--- Text provided Enclosed Below ---
Ask Mr. Wizard

Balancing A Draft System


Chris Wagner — Cincinnati, Ohio asks,

I have read that numerous homebrewers use around 6 ft. (1.8 m) or less of tubing to pour their beer. Every time I have tried this length, I get a crazy amount of foam. I stumbled upon this website ( and it has most beers in the 11–12 ft. (3.4–3.7 m) of tubing range. Since I have started using these lengths, I have had a balanced system. Why can some brewers have a balanced system with half the length of tubing that I can? Thanks for the help, Mr. Wizard! For reference, I use 3⁄16-in. (5-mm) vinyl tubing and picnic taps.


For starters, thanks for the great link. Mike Soltys, PhD. is the brains behind the hose length calculator you referenced and he has taken a fluid dynamics approach to beer line calculations using the Bernoulli, Darcy Weisbach, and Swamee-Jain equations to develop his very cool tool!

Pouring beer on draft and determining the ideal line length is a function of several variables, with the most significant being beer carbonation level, beer temperature throughout the system, especially in the warmest area, change in liquid elevation, pouring rate, and pressure drop across the system (keg coupler, beer line, any restrictors or reducers, and the faucet/tap itself). Soltys’ tool accounts for these variables, but does not take into account pressure drop/flow restriction across the beer faucet, changes in beer temperature from beer storage to beer faucet (for example with systems where part of the line is not properly insulated), glass temperature, glass surface roughness, and pouring technique used by the person pouring the beer. His tool is designed to determine the line length to balance the variables listed above and it’s really intuitive to use.

Let’s switch gears and discuss your situation for a moment. In my experience and the experience of many others who have written about balancing draft systems, you should be able to pour 38 °F (3 °C) beer normally carbonated to about 2.5–2.6 volumes using 6 ft. (1.8 m) of 3⁄16-in. (5 mm) tubing without excessive foaming. If you consistently are having problems with these conditions, consider checking or replacing your secondary CO2 pressure gauge (usually a 0–60 psig gauge) and reviewing your pouring technique . . . problem solving must begin with the obvious. If your pressure gauge is reading incorrectly, you could be consistently over-carbonating your beers and not knowing it.

Pouring draft beer into a cool, wet glass produces much less foam compared to pouring beer into a warm, dry glass. And pouring beer into a rough glass may result in foaming whether or not the glass is cold and wet or warm and dry. Another important technique is to fully open the beer faucet when pouring and to pour beer down the side of the glass at a ~45° incline.
--- End of Enclosed Text provided ---
--- Data for the task Enclosed Below ---
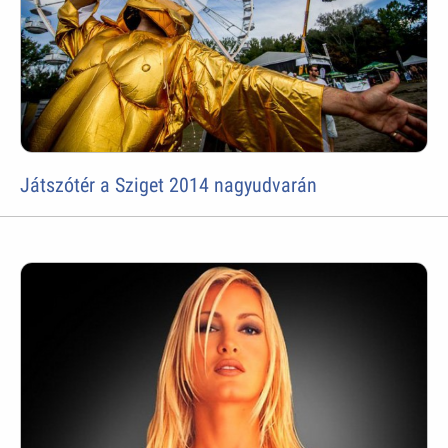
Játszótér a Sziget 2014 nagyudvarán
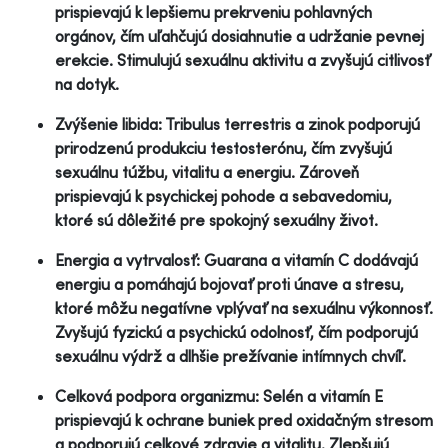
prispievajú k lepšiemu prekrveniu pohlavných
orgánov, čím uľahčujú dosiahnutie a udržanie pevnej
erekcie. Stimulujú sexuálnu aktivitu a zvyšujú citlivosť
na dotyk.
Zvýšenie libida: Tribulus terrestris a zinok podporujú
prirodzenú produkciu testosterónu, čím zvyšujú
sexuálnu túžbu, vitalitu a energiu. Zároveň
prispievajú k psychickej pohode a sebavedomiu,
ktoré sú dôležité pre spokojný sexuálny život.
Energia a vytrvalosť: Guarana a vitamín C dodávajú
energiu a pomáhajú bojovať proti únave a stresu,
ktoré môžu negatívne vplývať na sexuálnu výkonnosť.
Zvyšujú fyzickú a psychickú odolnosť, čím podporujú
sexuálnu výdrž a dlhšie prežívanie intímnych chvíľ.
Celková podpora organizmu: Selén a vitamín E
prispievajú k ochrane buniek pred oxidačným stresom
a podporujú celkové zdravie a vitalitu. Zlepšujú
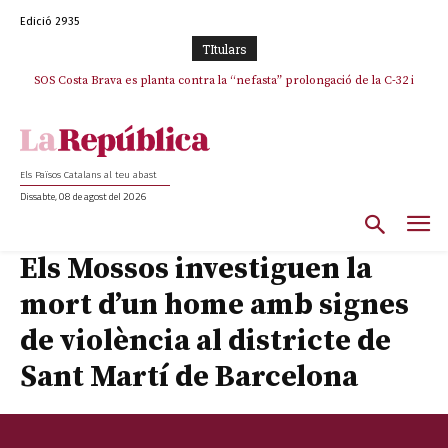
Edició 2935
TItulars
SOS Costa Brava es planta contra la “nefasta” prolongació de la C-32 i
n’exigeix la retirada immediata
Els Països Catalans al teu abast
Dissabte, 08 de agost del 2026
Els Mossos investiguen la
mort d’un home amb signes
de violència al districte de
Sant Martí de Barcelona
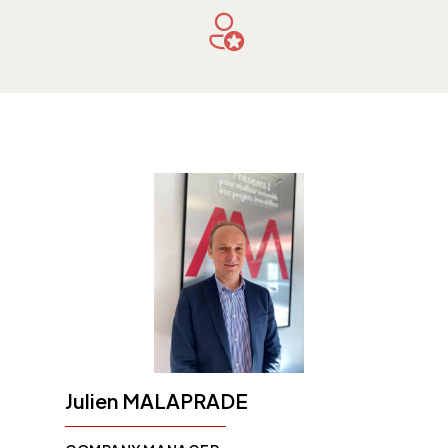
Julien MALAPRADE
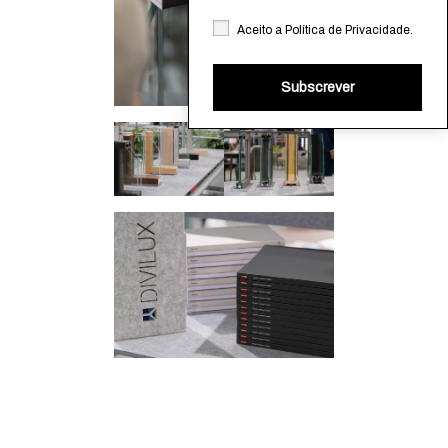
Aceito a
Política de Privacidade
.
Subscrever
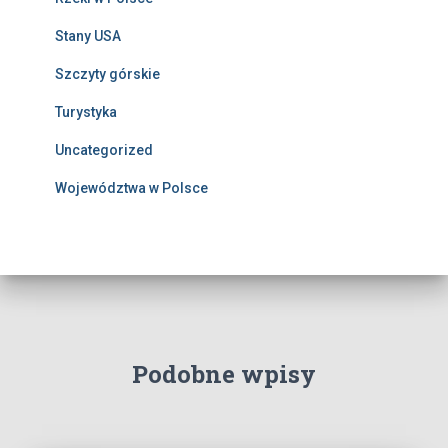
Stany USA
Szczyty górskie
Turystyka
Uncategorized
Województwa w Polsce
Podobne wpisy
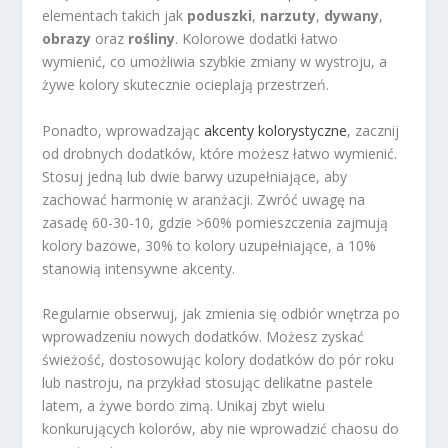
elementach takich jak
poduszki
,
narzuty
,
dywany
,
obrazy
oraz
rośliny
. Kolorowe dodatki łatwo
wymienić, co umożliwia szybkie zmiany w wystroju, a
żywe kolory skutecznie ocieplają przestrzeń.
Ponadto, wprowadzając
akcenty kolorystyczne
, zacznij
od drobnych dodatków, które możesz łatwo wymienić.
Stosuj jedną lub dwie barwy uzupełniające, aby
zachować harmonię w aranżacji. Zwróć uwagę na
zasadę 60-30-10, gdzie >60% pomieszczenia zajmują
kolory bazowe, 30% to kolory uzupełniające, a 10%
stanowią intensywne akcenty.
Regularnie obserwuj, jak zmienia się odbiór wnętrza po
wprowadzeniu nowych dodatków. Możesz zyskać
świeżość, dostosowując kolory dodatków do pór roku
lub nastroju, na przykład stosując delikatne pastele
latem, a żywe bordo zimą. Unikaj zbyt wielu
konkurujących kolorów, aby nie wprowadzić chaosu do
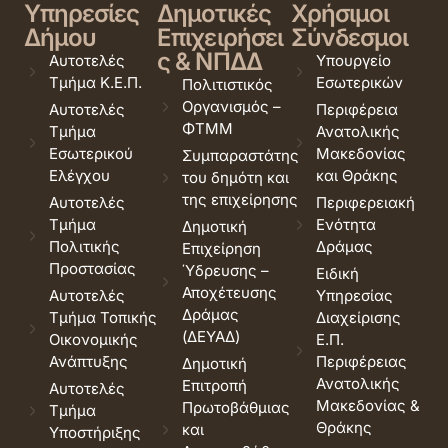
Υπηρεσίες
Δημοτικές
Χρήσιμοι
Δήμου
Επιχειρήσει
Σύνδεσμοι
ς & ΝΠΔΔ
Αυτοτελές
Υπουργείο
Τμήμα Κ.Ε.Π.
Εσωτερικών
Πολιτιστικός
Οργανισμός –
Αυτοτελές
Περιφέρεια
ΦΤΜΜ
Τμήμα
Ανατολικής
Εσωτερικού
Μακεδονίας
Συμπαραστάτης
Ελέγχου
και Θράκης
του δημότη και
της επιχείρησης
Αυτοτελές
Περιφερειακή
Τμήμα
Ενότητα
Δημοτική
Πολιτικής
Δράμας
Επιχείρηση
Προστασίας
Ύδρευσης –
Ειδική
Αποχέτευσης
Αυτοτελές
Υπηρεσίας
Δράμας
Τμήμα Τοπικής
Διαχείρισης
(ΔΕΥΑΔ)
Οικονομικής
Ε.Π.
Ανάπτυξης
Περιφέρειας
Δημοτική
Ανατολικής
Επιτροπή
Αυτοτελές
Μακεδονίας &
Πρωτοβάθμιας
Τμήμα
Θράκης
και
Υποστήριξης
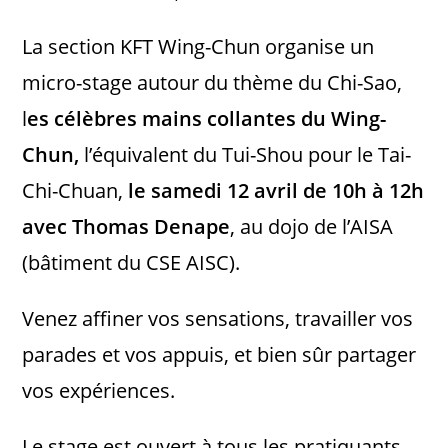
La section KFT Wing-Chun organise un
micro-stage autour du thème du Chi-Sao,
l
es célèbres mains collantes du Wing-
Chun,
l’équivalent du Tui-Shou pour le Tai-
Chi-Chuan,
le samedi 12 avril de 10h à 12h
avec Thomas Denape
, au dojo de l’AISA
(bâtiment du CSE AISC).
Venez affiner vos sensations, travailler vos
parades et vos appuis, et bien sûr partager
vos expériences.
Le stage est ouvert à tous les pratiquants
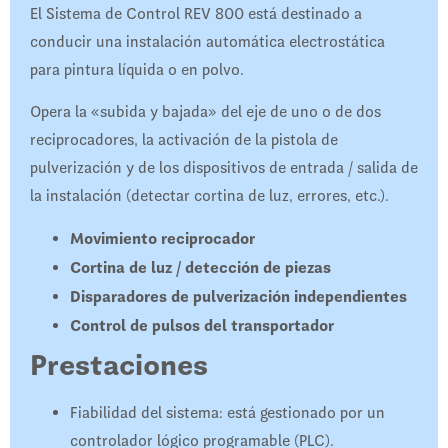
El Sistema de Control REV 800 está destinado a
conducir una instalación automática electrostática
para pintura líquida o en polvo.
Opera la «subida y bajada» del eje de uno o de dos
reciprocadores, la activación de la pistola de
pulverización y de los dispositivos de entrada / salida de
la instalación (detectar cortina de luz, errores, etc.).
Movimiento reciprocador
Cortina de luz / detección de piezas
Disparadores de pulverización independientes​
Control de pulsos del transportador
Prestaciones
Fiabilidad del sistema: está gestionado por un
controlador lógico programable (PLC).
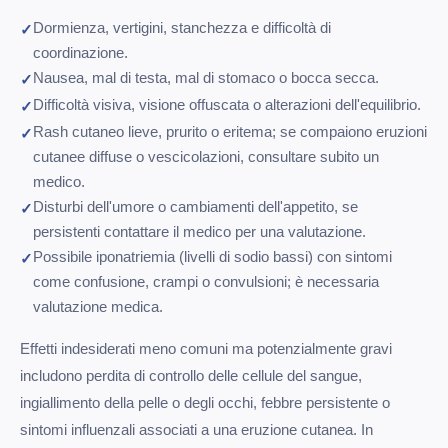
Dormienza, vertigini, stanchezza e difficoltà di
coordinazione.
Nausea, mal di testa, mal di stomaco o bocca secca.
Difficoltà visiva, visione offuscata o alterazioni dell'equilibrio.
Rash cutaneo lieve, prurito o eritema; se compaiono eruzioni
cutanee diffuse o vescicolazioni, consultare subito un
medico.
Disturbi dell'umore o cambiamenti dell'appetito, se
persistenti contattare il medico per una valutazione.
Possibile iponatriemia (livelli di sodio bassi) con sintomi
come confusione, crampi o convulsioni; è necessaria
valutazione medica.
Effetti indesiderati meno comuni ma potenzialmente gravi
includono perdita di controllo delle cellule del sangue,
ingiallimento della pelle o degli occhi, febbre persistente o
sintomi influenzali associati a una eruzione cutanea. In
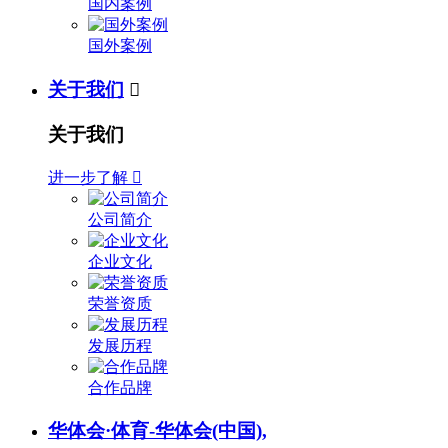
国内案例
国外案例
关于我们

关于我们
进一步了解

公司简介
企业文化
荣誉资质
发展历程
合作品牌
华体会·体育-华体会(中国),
--- End of Enclosed Data for the task ---
--- Data for the task Enclosed Below ---
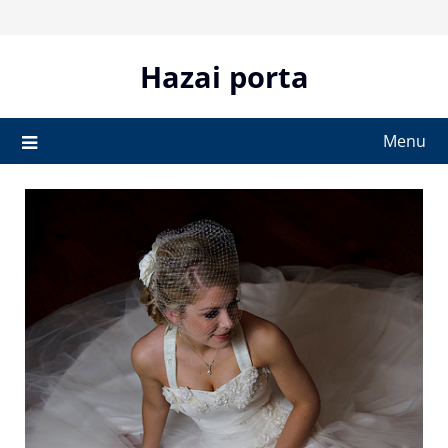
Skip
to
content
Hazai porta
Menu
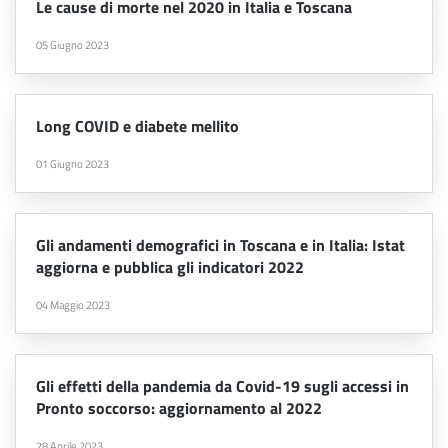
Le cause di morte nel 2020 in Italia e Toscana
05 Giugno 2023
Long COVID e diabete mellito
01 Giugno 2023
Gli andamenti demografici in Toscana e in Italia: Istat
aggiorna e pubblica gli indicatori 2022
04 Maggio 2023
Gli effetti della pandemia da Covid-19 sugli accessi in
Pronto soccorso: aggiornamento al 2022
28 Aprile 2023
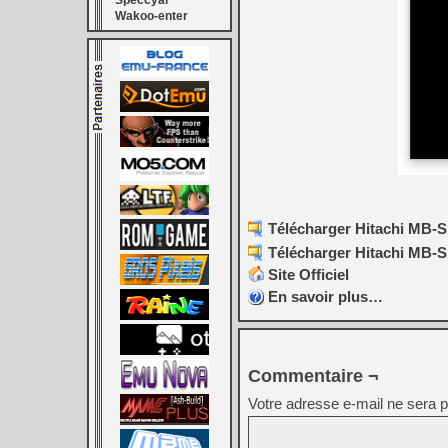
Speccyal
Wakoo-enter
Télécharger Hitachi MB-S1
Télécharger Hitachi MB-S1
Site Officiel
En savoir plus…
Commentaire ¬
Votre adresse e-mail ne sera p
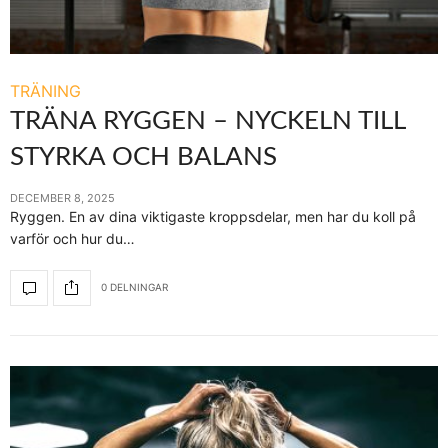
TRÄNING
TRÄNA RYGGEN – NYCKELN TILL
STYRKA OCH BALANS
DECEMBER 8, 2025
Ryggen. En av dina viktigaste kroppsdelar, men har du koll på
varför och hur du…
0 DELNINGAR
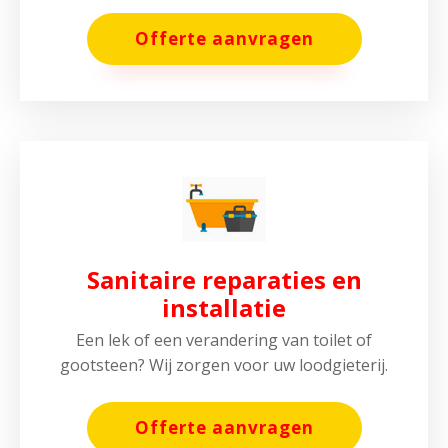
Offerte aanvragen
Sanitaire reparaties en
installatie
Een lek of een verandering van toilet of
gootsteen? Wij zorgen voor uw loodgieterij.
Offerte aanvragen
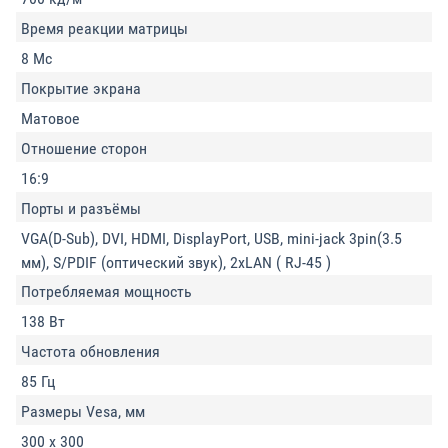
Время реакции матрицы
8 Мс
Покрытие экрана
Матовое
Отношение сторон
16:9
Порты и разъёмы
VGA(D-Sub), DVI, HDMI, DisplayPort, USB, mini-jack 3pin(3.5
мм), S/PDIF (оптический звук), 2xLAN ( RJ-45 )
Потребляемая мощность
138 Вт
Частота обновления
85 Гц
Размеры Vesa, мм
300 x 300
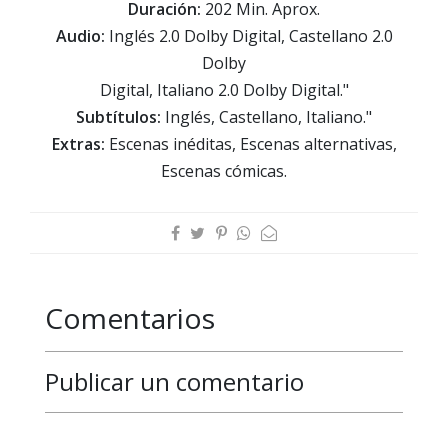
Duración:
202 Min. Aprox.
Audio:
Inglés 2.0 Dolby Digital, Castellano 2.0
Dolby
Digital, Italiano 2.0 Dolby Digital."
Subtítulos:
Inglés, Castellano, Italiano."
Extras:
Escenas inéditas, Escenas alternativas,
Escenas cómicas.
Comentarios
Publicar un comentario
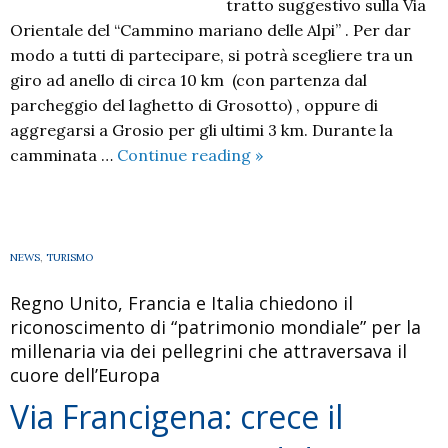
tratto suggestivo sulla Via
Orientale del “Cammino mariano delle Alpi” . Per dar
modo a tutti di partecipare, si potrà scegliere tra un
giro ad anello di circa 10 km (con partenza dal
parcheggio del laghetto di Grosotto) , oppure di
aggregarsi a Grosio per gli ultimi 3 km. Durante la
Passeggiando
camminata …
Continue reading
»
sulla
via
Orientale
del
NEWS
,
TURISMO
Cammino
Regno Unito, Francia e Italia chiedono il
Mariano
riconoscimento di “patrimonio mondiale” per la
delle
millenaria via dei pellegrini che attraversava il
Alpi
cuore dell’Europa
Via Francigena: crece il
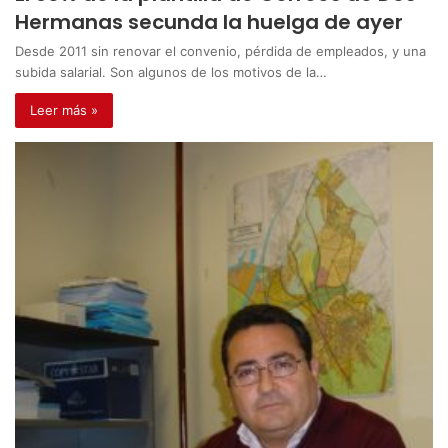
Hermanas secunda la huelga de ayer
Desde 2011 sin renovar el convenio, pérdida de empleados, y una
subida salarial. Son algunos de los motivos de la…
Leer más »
--- End of Enclosed Data for the task ---
Problems to work on ->
(1) Please reproduce the lines of the records starting at the line containing "Edició 2935" and ending at the line containing "Podobne wpisy", with both of those lines included. Leave the pictures out of your answer.
(2) Carry on the piece about balancing a beer draft system from the point where it stops.

Answer section ->
(1)
Edició 2935
TItulars
SOS Costa Brava es planta contra la “nefasta” prolongació de la C-32 i
n’exigeix la retirada immediata
Els Països Catalans al teu abast
Dissabte, 08 de agost del 2026
Els Mossos investiguen la
mort d’un home amb signes
de violència al districte de
Sant Martí de Barcelona
Julien MALAPRADE
Aceito a
Política de Privacidade
.
Subscrever
Stany USA
Szczyty górskie
Turystyka
Uncategorized
Województwa w Polsce
Podobne wpisy

(2)
When I start pouring a beer, I will immediately stop pouring if the first couple of ounces are foam and wait until the foam has collapsed into beer before continuing with the pour. Beer/bartenders often struggle with pours that begin foamy and can save so much consternation and loss associated with foaming if they simply let their problematic pours settle before continuing. Why does this work? Well, many beer systems are cooled up to the point where the beer line connects with the beer faucet, leaving about 6 inches (15 cm) of metal between the “tail piece” shank and faucet that is not cooled.

The beer in this section of the system warms over time and can result in straight foam for the first bit of a pour, especially when the time between pours is extended. Some bartenders will shoot the first bit of beer to the drain before pouring, and that method also reduces beer loss because foam creates foam and the small sacrifice is usually a good investment.

In your case, using a longer line solved your problem and I am leaning toward your carbonation and/or serving temperature for fomenting foam.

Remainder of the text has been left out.